(Data excerpts)
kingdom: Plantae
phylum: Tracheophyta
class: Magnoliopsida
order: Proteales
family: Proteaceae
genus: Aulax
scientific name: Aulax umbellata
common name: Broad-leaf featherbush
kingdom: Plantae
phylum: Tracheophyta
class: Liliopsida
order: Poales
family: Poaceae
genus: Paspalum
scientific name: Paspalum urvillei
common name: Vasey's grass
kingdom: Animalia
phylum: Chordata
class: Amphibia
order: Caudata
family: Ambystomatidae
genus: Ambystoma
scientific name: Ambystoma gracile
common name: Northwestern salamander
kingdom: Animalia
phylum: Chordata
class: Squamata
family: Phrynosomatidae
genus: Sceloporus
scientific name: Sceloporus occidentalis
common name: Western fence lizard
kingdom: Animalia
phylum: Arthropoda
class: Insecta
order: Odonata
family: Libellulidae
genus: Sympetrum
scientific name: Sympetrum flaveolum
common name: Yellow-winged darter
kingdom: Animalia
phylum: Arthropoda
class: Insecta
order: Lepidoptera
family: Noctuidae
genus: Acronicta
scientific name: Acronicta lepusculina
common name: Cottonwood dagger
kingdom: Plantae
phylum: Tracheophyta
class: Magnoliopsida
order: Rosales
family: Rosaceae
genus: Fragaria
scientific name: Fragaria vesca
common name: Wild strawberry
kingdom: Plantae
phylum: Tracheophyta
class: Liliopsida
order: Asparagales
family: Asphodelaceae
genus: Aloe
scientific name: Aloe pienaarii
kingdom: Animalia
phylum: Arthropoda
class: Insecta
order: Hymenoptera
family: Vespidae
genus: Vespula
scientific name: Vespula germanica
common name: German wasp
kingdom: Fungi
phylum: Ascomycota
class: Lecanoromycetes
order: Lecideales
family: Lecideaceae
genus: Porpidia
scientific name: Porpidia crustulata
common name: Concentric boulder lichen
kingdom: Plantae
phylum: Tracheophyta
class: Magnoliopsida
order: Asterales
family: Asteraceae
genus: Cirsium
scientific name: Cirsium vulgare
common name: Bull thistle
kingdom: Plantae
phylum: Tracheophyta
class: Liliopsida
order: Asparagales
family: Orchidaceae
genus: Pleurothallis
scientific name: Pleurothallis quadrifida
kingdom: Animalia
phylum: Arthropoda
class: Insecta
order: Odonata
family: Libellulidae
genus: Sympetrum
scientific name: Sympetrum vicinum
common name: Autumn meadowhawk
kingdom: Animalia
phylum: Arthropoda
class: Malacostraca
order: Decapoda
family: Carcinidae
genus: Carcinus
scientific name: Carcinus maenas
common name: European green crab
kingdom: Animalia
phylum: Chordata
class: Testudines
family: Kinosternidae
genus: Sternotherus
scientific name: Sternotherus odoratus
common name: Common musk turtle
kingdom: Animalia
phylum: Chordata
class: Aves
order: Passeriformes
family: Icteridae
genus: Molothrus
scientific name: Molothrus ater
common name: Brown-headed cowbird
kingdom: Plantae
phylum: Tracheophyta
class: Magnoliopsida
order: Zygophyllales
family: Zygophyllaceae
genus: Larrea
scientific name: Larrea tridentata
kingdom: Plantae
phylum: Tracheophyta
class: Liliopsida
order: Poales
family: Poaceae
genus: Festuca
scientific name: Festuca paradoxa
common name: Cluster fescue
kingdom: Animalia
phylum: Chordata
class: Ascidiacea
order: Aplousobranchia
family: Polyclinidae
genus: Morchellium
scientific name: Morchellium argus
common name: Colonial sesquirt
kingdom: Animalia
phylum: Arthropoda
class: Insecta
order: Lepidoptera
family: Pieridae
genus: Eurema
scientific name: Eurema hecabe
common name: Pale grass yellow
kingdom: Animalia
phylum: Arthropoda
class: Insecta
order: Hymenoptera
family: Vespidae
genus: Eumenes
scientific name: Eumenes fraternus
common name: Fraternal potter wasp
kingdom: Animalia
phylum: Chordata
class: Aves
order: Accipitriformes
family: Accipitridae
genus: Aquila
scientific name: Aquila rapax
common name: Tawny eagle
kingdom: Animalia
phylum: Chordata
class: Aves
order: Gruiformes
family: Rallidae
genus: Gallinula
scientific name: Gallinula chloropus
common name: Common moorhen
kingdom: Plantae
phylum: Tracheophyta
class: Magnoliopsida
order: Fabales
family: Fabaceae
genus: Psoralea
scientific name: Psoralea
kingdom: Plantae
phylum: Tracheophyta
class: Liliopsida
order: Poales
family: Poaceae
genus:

What to do:
Output every line of the records above as a JSON list of strings, with one string per line and any blank lines left out.

Response below:
[
  "kingdom: Plantae",
  "phylum: Tracheophyta",
  "class: Magnoliopsida",
  "order: Proteales",
  "family: Proteaceae",
  "genus: Aulax",
  "scientific name: Aulax umbellata",
  "common name: Broad-leaf featherbush",
  "kingdom: Plantae",
  "phylum: Tracheophyta",
  "class: Liliopsida",
  "order: Poales",
  "family: Poaceae",
  "genus: Paspalum",
  "scientific name: Paspalum urvillei",
  "common name: Vasey's grass",
  "kingdom: Animalia",
  "phylum: Chordata",
  "class: Amphibia",
  "order: Caudata",
  "family: Ambystomatidae",
  "genus: Ambystoma",
  "scientific name: Ambystoma gracile",
  "common name: Northwestern salamander",
  "kingdom: Animalia",
  "phylum: Chordata",
  "class: Squamata",
  "family: Phrynosomatidae",
  "genus: Sceloporus",
  "scientific name: Sceloporus occidentalis",
  "common name: Western fence lizard",
  "kingdom: Animalia",
  "phylum: Arthropoda",
  "class: Insecta",
  "order: Odonata",
  "family: Libellulidae",
  "genus: Sympetrum",
  "scientific name: Sympetrum flaveolum",
  "common name: Yellow-winged darter",
  "kingdom: Animalia",
  "phylum: Arthropoda",
  "class: Insecta",
  "order: Lepidoptera",
  "family: Noctuidae",
  "genus: Acronicta",
  "scientific name: Acronicta lepusculina",
  "common name: Cottonwood dagger",
  "kingdom: Plantae",
  "phylum: Tracheophyta",
  "class: Magnoliopsida",
  "order: Rosales",
  "family: Rosaceae",
  "genus: Fragaria",
  "scientific name: Fragaria vesca",
  "common name: Wild strawberry",
  "kingdom: Plantae",
  "phylum: Tracheophyta",
  "class: Liliopsida",
  "order: Asparagales",
  "family: Asphodelaceae",
  "genus: Aloe",
  "scientific name: Aloe pienaarii",
  "kingdom: Animalia",
  "phylum: Arthropoda",
  "class: Insecta",
  "order: Hymenoptera",
  "family: Vespidae",
  "genus: Vespula",
  "scientific name: Vespula germanica",
  "common name: German wasp",
  "kingdom: Fungi",
  "phylum: Ascomycota",
  "class: Lecanoromycetes",
  "order: Lecideales",
  "family: Lecideaceae",
  "genus: Porpidia",
  "scientific name: Porpidia crustulata",
  "common name: Concentric boulder lichen",
  "kingdom: Plantae",
  "phylum: Tracheophyta",
  "class: Magnoliopsida",
  "order: Asterales",
  "family: Asteraceae",
  "genus: Cirsium",
  "scientific name: Cirsium vulgare",
  "common name: Bull thistle",
  "kingdom: Plantae",
  "phylum: Tracheophyta",
  "class: Liliopsida",
  "order: Asparagales",
  "family: Orchidaceae",
  "genus: Pleurothallis",
  "scientific name: Pleurothallis quadrifida",
  "kingdom: Animalia",
  "phylum: Arthropoda",
  "class: Insecta",
  "order: Odonata",
  "family: Libellulidae",
  "genus: Sympetrum",
  "scientific name: Sympetrum vicinum",
  "common name: Autumn meadowhawk",
  "kingdom: Animalia",
  "phylum: Arthropoda",
  "class: Malacostraca",
  "order: Decapoda",
  "family: Carcinidae",
  "genus: Carcinus",
  "scientific name: Carcinus maenas",
  "common name: European green crab",
  "kingdom: Animalia",
  "phylum: Chordata",
  "class: Testudines",
  "family: Kinosternidae",
  "genus: Sternotherus",
  "scientific name: Sternotherus odoratus",
  "common name: Common musk turtle",
  "kingdom: Animalia",
  "phylum: Chordata",
  "class: Aves",
  "order: Passeriformes",
  "family: Icteridae",
  "genus: Molothrus",
  "scientific name: Molothrus ater",
  "common name: Brown-headed cowbird",
  "kingdom: Plantae",
  "phylum: Tracheophyta",
  "class: Magnoliopsida",
  "order: Zygophyllales",
  "family: Zygophyllaceae",
  "genus: Larrea",
  "scientific name: Larrea tridentata",
  "kingdom: Plantae",
  "phylum: Tracheophyta",
  "class: Liliopsida",
  "order: Poales",
  "family: Poaceae",
  "genus: Festuca",
  "scientific name: Festuca paradoxa",
  "common name: Cluster fescue",
  "kingdom: Animalia",
  "phylum: Chordata",
  "class: Ascidiacea",
  "order: Aplousobranchia",
  "family: Polyclinidae",
  "genus: Morchellium",
  "scientific name: Morchellium argus",
  "common name: Colonial sesquirt",
  "kingdom: Animalia",
  "phylum: Arthropoda",
  "class: Insecta",
  "order: Lepidoptera",
  "family: Pieridae",
  "genus: Eurema",
  "scientific name: Eurema hecabe",
  "common name: Pale grass yellow",
  "kingdom: Animalia",
  "phylum: Arthropoda",
  "class: Insecta",
  "order: Hymenoptera",
  "family: Vespidae",
  "genus: Eumenes",
  "scientific name: Eumenes fraternus",
  "common name: Fraternal potter wasp",
  "kingdom: Animalia",
  "phylum: Chordata",
  "class: Aves",
  "order: Accipitriformes",
  "family: Accipitridae",
  "genus: Aquila",
  "scientific name: Aquila rapax",
  "common name: Tawny eagle",
  "kingdom: Animalia",
  "phylum: Chordata",
  "class: Aves",
  "order: Gruiformes",
  "family: Rallidae",
  "genus: Gallinula",
  "scientific name: Gallinula chloropus",
  "common name: Common moorhen",
  "kingdom: Plantae",
  "phylum: Tracheophyta",
  "class: Magnoliopsida",
  "order: Fabales",
  "family: Fabaceae",
  "genus: Psoralea",
  "scientific name: Psoralea",
  "kingdom: Plantae",
  "phylum: Tracheophyta",
  "class: Liliopsida",
  "order: Poales",
  "family: Poaceae",
  "genus:"
]